If you’ve played Digital Anvil’s first game Starlancer, you will strangely notice that Freelancer does try to be somewhat of a sequel. And while Freelancer does a great job of keeping your attention with its fantastic character graphics, and animation, it does suffer from the same old thing feeling.

The story unfolds with fantastic cinemas, which evoke character development and also surprise us with some twists and turns. The gameplay aspect of the story involves several campaign missions which usually involve destroying enemies and enemy bases. Although repetitive, missions are long, hard, and exciting, which leads me to my next point. Freelancer does have a save feature that automatically saves for you after every major event within a missions so, if you die, you don’t have to start all the way from the start. Which is good. Freelancer also sets itself apart from other space shooters in such a way that it incorporates a few RPG elements into the mix. After each mission is completed successfully, your player is rewarded with level advancements which will allow you to obtain better weapons and more powerful ships. So yes, it keeps you going, even just for the mere fact of you wanting to see your next weapon, or ship. The RPG elements are small, but present. If you don’t feel like playing through the entire story line, you can take on randomly generated missions that are far more boring then the story missions, and involve nothing more then defeating your enemies to make a few extra bucks.

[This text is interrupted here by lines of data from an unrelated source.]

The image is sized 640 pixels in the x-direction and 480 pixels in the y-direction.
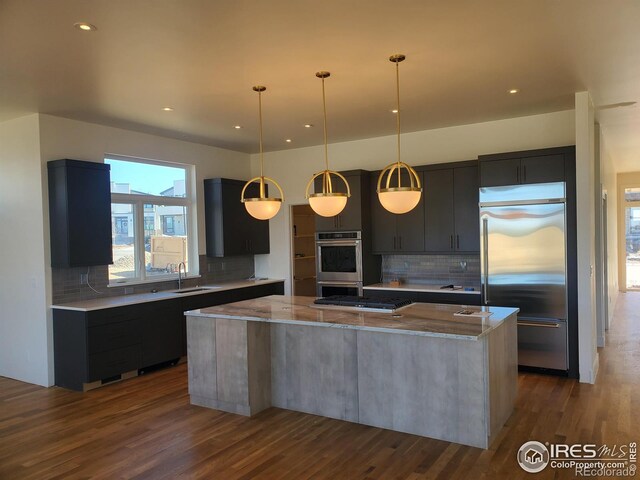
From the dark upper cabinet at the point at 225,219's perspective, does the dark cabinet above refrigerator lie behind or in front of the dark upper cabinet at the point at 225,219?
in front

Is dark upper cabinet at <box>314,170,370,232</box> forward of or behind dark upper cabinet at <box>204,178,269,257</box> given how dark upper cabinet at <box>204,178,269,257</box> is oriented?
forward

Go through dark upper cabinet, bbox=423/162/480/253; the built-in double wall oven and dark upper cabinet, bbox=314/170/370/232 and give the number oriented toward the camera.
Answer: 3

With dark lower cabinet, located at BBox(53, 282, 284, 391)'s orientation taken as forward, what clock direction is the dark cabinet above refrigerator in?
The dark cabinet above refrigerator is roughly at 11 o'clock from the dark lower cabinet.

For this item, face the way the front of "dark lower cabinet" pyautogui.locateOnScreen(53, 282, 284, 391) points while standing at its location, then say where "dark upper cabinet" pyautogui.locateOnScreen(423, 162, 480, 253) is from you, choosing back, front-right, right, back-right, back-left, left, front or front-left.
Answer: front-left

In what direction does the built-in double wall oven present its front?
toward the camera

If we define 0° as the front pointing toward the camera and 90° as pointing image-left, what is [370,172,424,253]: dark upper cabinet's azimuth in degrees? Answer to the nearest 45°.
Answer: approximately 0°

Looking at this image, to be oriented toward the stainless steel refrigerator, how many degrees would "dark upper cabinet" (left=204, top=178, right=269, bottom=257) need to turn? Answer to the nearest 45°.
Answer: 0° — it already faces it

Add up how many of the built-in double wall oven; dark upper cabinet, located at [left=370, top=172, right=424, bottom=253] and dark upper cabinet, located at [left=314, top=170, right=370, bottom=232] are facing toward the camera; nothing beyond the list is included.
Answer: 3

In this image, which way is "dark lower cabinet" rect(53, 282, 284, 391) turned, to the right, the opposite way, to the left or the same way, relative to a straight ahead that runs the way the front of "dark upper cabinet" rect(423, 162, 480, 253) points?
to the left

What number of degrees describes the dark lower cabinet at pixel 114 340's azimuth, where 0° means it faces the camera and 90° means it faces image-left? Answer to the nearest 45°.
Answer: approximately 315°

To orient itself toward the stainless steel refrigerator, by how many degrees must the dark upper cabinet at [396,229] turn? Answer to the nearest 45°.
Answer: approximately 45° to its left

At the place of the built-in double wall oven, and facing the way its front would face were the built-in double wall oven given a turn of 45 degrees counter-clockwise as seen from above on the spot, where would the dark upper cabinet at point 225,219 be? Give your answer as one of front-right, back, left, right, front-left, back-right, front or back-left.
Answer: back-right

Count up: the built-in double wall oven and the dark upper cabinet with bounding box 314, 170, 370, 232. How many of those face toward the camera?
2

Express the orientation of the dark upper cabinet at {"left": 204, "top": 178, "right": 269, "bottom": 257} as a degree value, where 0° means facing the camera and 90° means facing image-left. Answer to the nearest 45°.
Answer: approximately 315°

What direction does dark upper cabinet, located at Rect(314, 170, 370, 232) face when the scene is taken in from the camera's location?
facing the viewer

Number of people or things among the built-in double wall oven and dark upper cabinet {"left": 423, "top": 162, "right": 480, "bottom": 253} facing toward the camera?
2

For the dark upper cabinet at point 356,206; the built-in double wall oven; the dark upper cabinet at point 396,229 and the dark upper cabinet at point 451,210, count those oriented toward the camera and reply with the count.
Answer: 4
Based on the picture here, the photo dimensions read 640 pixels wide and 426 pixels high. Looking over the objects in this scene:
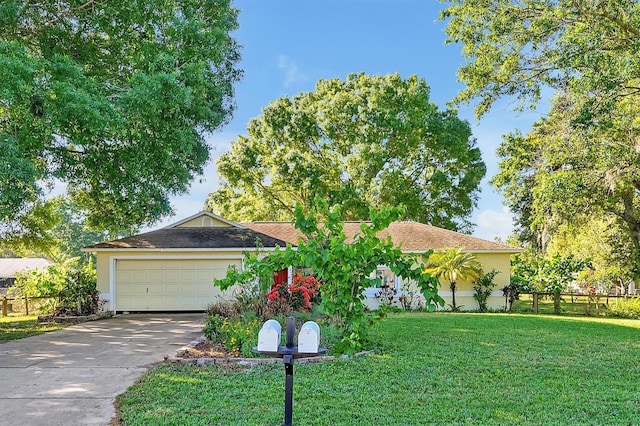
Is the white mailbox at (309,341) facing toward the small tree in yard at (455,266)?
no

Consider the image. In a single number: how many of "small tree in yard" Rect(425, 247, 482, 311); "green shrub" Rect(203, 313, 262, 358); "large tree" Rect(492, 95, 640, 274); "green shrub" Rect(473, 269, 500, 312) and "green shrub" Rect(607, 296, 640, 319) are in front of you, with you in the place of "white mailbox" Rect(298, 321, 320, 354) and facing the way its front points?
0

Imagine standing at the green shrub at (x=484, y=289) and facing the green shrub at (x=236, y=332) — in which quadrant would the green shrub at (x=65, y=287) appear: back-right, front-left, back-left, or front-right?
front-right

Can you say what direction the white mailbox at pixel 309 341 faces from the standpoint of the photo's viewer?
facing the viewer

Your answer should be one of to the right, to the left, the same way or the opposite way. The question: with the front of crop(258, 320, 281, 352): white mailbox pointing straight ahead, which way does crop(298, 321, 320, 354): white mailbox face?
the same way

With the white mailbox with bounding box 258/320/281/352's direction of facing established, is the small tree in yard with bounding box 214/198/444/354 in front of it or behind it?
behind

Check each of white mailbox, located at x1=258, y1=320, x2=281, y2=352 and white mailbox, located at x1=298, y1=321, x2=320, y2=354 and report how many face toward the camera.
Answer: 2

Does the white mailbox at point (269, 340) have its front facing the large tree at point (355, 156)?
no

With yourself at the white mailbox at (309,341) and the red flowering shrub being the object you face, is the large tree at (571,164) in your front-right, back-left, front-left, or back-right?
front-right

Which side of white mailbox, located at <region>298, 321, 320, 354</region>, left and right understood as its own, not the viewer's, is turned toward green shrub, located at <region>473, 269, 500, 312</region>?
back

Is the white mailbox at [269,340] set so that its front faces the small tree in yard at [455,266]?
no
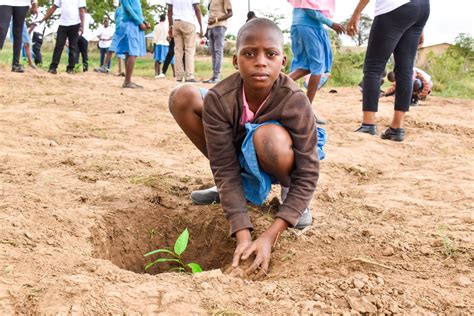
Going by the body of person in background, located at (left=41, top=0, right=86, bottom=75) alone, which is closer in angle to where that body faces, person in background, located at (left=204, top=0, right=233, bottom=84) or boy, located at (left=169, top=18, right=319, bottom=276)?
the boy

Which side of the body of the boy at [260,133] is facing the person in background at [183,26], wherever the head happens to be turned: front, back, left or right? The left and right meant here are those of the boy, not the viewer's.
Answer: back

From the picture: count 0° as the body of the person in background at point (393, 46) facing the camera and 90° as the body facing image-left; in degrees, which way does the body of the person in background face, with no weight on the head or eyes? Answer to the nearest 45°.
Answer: approximately 135°

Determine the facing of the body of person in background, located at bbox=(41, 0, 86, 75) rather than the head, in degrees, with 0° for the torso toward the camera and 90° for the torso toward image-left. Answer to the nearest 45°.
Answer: approximately 0°

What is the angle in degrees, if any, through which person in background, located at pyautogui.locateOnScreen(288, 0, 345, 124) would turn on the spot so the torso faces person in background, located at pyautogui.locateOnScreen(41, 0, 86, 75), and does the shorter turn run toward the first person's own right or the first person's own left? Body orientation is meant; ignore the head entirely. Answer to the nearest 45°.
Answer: approximately 135° to the first person's own left

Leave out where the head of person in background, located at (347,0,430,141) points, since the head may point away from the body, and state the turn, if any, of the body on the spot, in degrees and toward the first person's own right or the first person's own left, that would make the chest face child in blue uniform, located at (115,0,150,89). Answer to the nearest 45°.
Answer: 0° — they already face them

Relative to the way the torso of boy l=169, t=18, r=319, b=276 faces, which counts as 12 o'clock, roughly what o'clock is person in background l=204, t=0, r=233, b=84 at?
The person in background is roughly at 6 o'clock from the boy.

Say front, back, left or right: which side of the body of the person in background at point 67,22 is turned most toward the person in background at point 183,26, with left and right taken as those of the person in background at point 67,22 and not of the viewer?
left

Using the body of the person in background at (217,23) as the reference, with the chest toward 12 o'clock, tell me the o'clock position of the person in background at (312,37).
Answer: the person in background at (312,37) is roughly at 10 o'clock from the person in background at (217,23).

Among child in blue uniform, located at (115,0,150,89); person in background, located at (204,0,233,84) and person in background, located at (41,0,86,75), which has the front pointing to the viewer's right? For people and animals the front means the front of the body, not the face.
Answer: the child in blue uniform
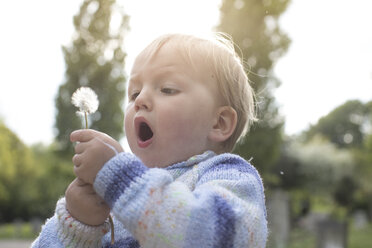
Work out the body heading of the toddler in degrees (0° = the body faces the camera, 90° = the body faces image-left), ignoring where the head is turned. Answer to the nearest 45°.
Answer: approximately 45°

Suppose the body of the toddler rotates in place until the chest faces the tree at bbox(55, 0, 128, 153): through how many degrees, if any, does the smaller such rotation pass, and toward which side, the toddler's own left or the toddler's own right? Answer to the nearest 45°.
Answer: approximately 135° to the toddler's own right

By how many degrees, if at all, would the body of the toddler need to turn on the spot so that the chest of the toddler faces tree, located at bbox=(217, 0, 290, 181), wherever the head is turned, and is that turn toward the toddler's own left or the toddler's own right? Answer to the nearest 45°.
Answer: approximately 135° to the toddler's own right
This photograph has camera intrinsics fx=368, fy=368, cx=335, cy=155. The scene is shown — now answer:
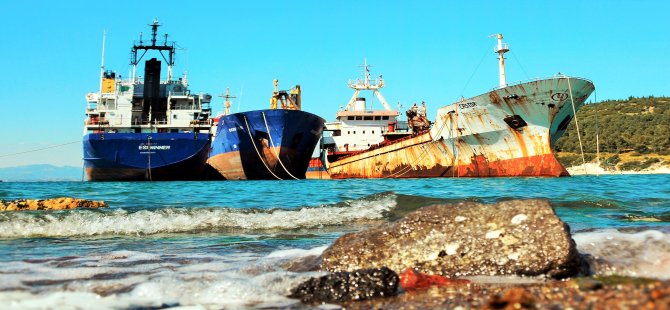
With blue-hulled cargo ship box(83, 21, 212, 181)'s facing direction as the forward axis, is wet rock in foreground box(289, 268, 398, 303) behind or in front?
behind

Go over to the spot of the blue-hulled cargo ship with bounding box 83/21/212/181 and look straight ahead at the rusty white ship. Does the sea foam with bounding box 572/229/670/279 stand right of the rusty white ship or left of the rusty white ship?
right

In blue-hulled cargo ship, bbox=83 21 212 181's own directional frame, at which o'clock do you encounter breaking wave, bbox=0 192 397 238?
The breaking wave is roughly at 6 o'clock from the blue-hulled cargo ship.

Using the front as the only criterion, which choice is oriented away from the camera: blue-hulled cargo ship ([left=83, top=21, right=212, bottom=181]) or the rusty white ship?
the blue-hulled cargo ship

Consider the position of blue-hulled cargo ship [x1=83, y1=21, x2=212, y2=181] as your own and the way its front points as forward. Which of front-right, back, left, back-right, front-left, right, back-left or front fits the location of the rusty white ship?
back-right

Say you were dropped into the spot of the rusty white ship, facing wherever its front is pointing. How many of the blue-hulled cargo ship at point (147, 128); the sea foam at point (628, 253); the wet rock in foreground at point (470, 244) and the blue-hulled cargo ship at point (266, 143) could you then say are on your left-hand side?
0

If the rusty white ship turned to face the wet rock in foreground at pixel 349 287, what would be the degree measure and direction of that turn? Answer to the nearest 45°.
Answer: approximately 45° to its right

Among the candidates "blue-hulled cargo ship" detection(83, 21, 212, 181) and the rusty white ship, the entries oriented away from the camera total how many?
1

Freelancer, you can tell tries not to be what other games are. Attempts to be different in every aspect, and while does a good job, fails to understand that sometimes, there is no way out. What I am talking about is the audio. The sounds in the game are average. Well, let me explain a bit further. Audio is good, explosions and gun fire are above average, however; the greatness of the environmental sounds are annoyingly drowned out by the repetitive conversations between you and your alias. When I say annoyingly I mean annoyingly!

The multiplayer aspect of Freelancer is an RPG game in itself. Although there is no story driven plot for you and your alias, there is also no level restriction for you character. What does this mean? When logged into a server online, you have access to the entirety of space allowed in Freelancer. Allowing you to fly around gaining experience points and advancements, getting better weapons, ships and building yourself to be the ultimate online fighting machine. If you do spend the time in online character development, you must always log into the same server to continue on with the same character. Freelancer saves your character profile on the server in which you logged in, so keep logging in to the same server and you will be unstoppable.

Freelancer does a lot of things right, yet falls in other aspects. A solid single player story driven game, with subtle but addictive RPG elements for character advancement, and a massive online environment that will keep you busy for life are elements that make this game worth while. However, repetitiveness is a stab in the back that occurs even in the best of games. Give Freelancer a shot, the good heavily out weights the bad and it won’t disappoint.